■ Supplied passage ■
□ □ □ □

Power plays — When hate is a business strategy
Sometimes enemies to lovers isn't about violence or survival. It's about power. Two people who are brilliant, ambitious, and absolutely determined to destroy each other professionally — until their personal boundaries collapse.
14. Twisted Hate (Twisted #3) — Ana Huang
Tropes: long-term enemies, enemies with benefits, rules, professional rivalry
Josh Chen has never met a woman he couldn't charm — except Jules Ambrose. They've hated each other for years. When their animosity explodes into one unforgettable night, he proposes an enemies-with-benefits arrangement with simple rules. Rules that shatter almost immediately.
Ana Huang is a global phenomenon, and Twisted Hate is the enemies-to-lovers entry in the Twisted series. The "we hate each other but can't stop" dynamic is addictive, and the slow disintegration of their rules is masterfully paced.

□ □ □ □

■ Extracted material ■
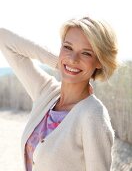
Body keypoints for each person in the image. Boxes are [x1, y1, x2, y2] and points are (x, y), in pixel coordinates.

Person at [0, 16, 118, 171]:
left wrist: (68, 64)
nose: (73, 58)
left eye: (86, 53)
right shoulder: (46, 93)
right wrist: (61, 62)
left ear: (99, 61)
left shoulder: (93, 116)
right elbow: (4, 38)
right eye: (68, 47)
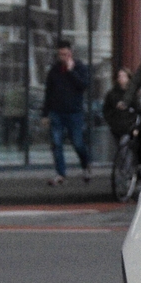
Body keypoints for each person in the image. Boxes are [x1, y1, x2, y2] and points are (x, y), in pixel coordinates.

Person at [43, 41, 92, 184]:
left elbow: (83, 85)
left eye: (65, 54)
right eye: (60, 54)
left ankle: (86, 165)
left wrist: (71, 71)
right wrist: (45, 114)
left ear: (70, 54)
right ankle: (60, 173)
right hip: (56, 112)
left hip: (74, 113)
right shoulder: (54, 70)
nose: (62, 57)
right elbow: (49, 93)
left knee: (77, 143)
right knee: (56, 143)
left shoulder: (80, 67)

□ □ □ □

■ Tasks to complete ■
(a) In the power-plays passage, what leads Josh Chen to propose an enemies-with-benefits arrangement? Answer in one to three sentences.
(b) According to the power-plays passage, who is the one woman Josh Chen has never been able to charm?
(c) Do these statements agree with the power-plays passage? Answer yes or no for each, and quote the words from the passage that decide it.
(i) Josh and Jules have been enemies for a long time.
(ii) The rules of their arrangement hold up for a long while.
(iii) In this group of books, the rivalry is mainly about survival.

■ Exercise answers ■
(a) Josh and Jules have hated each other for years, and their animosity explodes into one unforgettable night. After that night, he proposes an enemies-with-benefits arrangement with simple rules.

(b) Jules Ambrose.

(c)
(i) Yes: "They've hated each other for years."
(ii) No: "Rules that shatter almost immediately."
(iii) No: "Sometimes enemies to lovers isn't about violence or survival. It's about power."